La réponse de l’administration Biden aux troubles sociaux à Cuba a été prévisible, exprimant sa solidarité avec les manifestants et exhortant le gouvernement cubain à répondre avec retenue aux manifestations pacifiques. Aucun responsable américain n’a reconnu que les États-Unis exacerbaient la crise actuelle en poursuivant les politiques de Trump consistant à bloquer les envois de fonds et à suspendre la délivrance de visas d’immigrant. Néanmoins, le sénateur Marco Rubio (R-Fla.) a dénoncé la réponse de Biden, prouvant que peu importe ce que Biden dit ou fait à propos de Cuba, les républicains l’accuseront d’être doux envers le socialisme.
Au cours de la campagne présidentielle, Biden a promis d’annuler les sanctions de Trump qui nuisaient aux familles cubaines, de rétablir les voyages sur l’île et de reprendre le contact diplomatique avec le gouvernement cubain. Jusqu’à présent, il n’a fait aucune de ces choses. Son administration semble paralysée par la peur des répercussions politiques en Floride, où les démocrates ont été battus en 2020, et par la nécessité de satisfaire le président de la commission des relations étrangères du Sénat, Robert Menendez (DN.J.).

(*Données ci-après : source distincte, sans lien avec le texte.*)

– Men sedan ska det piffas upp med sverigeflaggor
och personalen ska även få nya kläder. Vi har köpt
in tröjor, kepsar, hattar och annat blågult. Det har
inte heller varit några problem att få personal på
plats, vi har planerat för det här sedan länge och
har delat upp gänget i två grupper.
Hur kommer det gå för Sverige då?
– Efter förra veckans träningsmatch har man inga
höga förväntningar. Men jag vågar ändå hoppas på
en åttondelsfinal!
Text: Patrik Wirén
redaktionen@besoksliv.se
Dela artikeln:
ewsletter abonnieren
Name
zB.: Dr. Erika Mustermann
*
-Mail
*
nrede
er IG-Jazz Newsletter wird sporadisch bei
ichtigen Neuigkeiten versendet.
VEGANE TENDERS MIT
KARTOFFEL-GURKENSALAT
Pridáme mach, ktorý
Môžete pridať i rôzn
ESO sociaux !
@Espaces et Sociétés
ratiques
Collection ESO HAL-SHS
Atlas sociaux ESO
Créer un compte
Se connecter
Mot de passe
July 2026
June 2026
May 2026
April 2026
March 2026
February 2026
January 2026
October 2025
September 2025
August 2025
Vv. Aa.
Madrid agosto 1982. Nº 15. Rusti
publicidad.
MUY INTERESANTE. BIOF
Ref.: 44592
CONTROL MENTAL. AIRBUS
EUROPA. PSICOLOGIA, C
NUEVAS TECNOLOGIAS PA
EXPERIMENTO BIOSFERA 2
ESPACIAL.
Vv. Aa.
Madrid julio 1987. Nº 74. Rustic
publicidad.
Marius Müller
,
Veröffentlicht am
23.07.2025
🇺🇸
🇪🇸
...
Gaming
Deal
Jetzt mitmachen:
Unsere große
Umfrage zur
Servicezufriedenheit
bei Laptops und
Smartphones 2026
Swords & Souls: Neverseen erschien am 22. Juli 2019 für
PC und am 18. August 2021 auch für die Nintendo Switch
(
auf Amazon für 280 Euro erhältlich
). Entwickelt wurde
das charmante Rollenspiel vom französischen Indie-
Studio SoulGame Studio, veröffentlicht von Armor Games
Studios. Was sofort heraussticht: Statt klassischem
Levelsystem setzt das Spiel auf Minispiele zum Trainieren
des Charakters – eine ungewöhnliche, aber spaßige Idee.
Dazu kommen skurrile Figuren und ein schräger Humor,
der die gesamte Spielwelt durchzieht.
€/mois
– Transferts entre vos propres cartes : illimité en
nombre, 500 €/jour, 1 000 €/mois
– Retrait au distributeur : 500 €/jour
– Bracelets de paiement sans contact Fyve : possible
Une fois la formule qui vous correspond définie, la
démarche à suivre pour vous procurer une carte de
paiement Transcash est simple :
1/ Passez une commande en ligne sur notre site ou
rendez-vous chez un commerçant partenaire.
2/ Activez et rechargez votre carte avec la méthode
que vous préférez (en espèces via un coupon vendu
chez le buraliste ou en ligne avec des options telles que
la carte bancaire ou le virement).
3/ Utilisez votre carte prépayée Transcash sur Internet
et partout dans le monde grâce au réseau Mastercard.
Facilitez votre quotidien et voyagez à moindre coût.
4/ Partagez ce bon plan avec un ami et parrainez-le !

Mais donner la priorité à la politique intérieure américaine plutôt qu’à la crise humanitaire à Cuba comporte ses propres risques. Un cycle croissant de manifestations antigouvernementales pourrait bien déclencher une plus grande violence, comme cela s’est produit ailleurs en Amérique latine. Si les Cubains aliénés décident qu’ils n’ont pas de « voix », leur alternative peut être « sortir ». La dernière fois que la situation économique de Cuba a été aussi mauvaise, à l’été 1994, 35 000 Cubains ont choisi la sortie, partant pour les États-Unis sur des bateaux et des radeaux en mauvais état.